What They WANT to Say

"Hello, and welcome to American Airlines flight 345 to … well, only the captain knows where we're going. For your safety, we have some rules. This 747 has two window exits, four door exits, and two seats that will randomly be ejected in the middle of the flight. Please take the time to find the nearest exit. Remember, the nearest exit may be through the window beside you. In case of emergency, flashing lights will guide you along the aisle. Pay no attention to the disco ball. If you are nearest to the door, please open the emergency door. Make sure to knock. If you are incapable of opening the door in any way, please run screaming up the aisle and knock yourself out on the drink cart. When exiting the airplane, please run and jump headfirst onto the slide, sing "I Will Survive" as loud as humanly possible, and pray to censored material that you don't die. In case of a water landing…well, you won't survive anyway, so we don't have to tell you that.

If you haven't ridden in an automobile for over 30 years, here's how to fasten a seat belt. To fasten, stick one end into the other end. Please make sure you don't stick it into the person's next to you. To tighten, pull on the strap until you cut off circulation. To release, pull up the metal tab. Don't push, this is an airplane, not a car, stupid! Please observe that the captain has turned on the seatbelt sign. We know no one else will, but it makes us feel good anyway.
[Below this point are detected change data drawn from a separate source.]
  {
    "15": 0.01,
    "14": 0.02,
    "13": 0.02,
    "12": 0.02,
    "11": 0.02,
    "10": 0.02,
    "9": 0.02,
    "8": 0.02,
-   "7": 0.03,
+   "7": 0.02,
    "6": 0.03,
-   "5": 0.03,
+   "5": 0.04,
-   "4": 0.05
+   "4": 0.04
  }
If the cabin depressurizes, an oxygen mask will appear from any one of 10 places. Give it a sharp tug to start the oxygen flow. If it doesn't work, take your neighbor's. Place the mask over your head, and pull the elastic to tighten. Remember to breathe. It might work even if the bag does not inflate. Try not to mess it up. Fasten your own oxygen mask before assisting a child or anyone acting like a child beside you. If you are traveling with more than one child, this is the time to choose which one you love the most.

This is a non-smoking flight. There are smoke alarms in all of the lavatories. If we see smoke coming from the lavatories, we will assume you are on fire and put you out.
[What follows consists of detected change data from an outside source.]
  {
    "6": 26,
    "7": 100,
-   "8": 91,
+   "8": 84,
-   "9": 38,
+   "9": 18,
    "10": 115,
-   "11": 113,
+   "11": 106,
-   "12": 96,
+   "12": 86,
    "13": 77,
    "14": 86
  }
The light button on the armrest does, guess what? Turns on the light. Unfortunately, it doesn't turn on yours. The Call Flight Attendant button calls the flight attendant.

On your seat you should find a plastic bag with a blanket, a pillow, and some headphones. The blanket and pillow are for sleeping if you can sleep over the noise of the airplane. The headphones are for hurting your ears as they fit improperly but are the only way to listen to the in-flight movie as the headphone jack is modified only to accept our five dollar headphones.